Ce manifeste paraît dans la brochure de la première exposition du Bauhaus, qui eut lieu à Weimar, de juillet à septembre 1923. Rédigé avec l’accord du conseil des maîtres par Oskar Schlemmer (né en 1888 à Stuttgart et décédé en 1943 à Baden-Baden), il est imprimé sans que le conseil ait pu en prendre connaissance, puis il est mis au pilon à cause de la phrase faisant du Bauhaus le lieu de rassemblement de tous ceux qui veulent bâtir la « cathédrale du socialisme ». Mais la mesure fut vaine. Quelques exemplaires non censurés de la brochure réussirent à circuler et firent au Bauhaus une réputation d’institut politisé.
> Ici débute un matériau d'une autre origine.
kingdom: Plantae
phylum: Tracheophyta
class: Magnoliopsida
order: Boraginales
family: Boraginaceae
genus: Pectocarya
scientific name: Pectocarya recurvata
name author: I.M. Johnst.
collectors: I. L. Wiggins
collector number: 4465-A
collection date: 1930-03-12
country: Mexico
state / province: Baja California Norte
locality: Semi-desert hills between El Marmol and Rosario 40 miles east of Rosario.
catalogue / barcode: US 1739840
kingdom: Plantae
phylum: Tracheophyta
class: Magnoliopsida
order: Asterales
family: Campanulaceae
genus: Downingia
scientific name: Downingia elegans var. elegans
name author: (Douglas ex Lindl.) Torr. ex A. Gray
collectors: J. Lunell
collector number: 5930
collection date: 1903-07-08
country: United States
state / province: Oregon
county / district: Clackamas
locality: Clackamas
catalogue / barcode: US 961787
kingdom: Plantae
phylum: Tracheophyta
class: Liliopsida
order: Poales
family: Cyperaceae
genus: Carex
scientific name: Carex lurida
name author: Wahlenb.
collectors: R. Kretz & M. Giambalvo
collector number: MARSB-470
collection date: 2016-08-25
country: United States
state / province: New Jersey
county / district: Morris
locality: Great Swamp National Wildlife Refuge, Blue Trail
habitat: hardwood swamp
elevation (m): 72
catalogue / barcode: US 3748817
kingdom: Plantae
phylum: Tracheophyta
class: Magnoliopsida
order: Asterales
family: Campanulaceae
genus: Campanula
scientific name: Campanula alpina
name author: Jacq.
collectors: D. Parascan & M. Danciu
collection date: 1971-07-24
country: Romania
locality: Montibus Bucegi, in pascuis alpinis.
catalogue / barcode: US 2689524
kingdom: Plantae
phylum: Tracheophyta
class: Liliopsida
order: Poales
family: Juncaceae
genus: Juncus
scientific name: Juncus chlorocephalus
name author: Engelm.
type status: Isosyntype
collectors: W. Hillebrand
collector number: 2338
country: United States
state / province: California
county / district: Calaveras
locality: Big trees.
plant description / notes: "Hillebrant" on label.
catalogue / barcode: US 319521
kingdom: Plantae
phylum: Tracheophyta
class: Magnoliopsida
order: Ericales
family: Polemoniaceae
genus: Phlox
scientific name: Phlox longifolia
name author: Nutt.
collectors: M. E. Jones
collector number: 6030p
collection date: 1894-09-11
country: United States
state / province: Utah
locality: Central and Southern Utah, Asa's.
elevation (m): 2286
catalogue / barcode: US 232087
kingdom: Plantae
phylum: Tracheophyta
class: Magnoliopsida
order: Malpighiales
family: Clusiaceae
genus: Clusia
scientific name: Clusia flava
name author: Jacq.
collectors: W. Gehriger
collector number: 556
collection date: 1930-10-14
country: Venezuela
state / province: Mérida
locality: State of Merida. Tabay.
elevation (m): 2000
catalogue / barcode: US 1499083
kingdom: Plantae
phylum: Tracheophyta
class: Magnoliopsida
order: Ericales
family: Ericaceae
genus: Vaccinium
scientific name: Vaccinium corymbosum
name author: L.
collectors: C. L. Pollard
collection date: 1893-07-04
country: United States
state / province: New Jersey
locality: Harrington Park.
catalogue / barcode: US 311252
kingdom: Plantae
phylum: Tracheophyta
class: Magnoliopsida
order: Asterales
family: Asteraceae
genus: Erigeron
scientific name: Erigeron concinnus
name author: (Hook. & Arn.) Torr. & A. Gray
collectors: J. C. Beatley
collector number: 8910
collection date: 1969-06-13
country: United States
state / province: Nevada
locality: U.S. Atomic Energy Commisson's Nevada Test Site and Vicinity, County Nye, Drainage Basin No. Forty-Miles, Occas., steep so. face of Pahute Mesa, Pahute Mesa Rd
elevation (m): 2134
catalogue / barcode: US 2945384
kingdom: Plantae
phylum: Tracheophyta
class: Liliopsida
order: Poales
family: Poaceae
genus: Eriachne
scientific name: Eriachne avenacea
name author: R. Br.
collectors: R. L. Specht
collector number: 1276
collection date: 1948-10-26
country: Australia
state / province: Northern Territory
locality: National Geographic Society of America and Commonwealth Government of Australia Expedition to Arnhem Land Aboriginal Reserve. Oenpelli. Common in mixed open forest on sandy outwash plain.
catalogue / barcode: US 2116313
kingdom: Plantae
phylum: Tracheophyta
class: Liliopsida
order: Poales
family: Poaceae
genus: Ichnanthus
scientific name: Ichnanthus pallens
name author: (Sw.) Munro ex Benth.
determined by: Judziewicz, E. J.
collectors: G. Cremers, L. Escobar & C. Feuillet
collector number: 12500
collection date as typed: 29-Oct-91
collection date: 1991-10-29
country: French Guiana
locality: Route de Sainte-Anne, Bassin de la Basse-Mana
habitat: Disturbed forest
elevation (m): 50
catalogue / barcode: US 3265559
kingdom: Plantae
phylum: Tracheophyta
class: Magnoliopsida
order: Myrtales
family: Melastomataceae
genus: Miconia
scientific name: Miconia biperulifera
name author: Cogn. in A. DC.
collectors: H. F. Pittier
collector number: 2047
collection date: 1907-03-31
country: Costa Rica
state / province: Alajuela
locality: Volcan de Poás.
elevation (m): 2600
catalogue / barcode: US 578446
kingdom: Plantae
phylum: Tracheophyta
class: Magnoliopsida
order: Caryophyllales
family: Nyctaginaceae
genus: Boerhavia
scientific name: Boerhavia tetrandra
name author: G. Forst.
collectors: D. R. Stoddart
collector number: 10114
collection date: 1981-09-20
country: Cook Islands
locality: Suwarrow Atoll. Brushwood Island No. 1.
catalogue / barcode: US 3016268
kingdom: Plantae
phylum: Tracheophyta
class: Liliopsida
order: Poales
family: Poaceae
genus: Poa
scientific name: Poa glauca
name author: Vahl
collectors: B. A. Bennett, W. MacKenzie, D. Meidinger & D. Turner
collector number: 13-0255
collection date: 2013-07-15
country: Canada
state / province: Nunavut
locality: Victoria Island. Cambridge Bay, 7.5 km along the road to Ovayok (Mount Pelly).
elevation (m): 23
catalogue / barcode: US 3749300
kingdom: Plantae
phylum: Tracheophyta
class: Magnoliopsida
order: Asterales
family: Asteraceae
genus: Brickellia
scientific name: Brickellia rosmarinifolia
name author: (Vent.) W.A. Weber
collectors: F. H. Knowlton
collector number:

Le Bauhaus est la première école publique, et de plus la seule, du Reich, voire du monde entier, qui encourage les forces créatrices de l’art en formation, tant qu’elles sont vivantes, tout en s’efforçant de les unir et de les faire collaborer fructueusement par la création d’ateliers sur le modèle des anciens métiers, dans le but de les regrouper au sein de l’architecture. La pensée architecturale doit refaire l’unité perdue qui a sombré dans l’académisme et un art décoratif devenu vétilleux. Elle doit recréer la forte relation au tout et rendre possible à un degré élevé l’œuvre d’art totale. L’idéal est ancien, sa conception sans cesse renouvelée ; son accomplissement est le style et la volonté de style n’a jamais été aussi forte qu’aujourd’hui. Mais la confusion des esprits et des concepts est à l’origine de querelles et de combats à propos de ce style qui sortira, incarnation de « la nouvelle beauté, du choc des idées ». Une école comme celle-ci, entraînante et mouvementée, devient l’indice des bouleversements de la vie intellectuelle et politique de son temps, et l’histoire du Bauhaus devient l’histoire de l’art contemporain. Fondé après la catastrophe que fut la guerre, dans le chaos de la révolution et en plein apogée d’un art explosif et très chargé émotionnellement, le Bauhaus devient le lieu de rassemblement de ceux qui veulent bâtir la cathédrale du socialisme dont la foi en l’avenir fait trembler les cieux. Le triomphe de l’industrie et de la technique d’avant-guerre et leurs orgies de destruction durant la guerre sont à l’origine de ce romantisme fervent, protestation enflammée contre le matérialisme et la mécanisation de l’art et de la vie. La détresse de l’époque était également celle des esprits. Un culte de l’inconscient, de l’inexplicable, un penchant au mysticisme et au sectarisme résultant de la recherche des choses supérieures, qui menacent d’être privées de leur sens dans un monde où règnent le doute et la destruction. La rupture de l’esthétique classique a encore élargi le champ des sensations, qui s’étaient nourries et confortées au contact de l’Orient, de l’art nègre, et de production artistique des paysans, des enfants et des fous. On s’attache autant à rechercher l’origine de la création artistique qu’à en repousser audacieusement les frontières. La ferveur apparaît dans les moyens d’expression, dans les tableaux d’autels.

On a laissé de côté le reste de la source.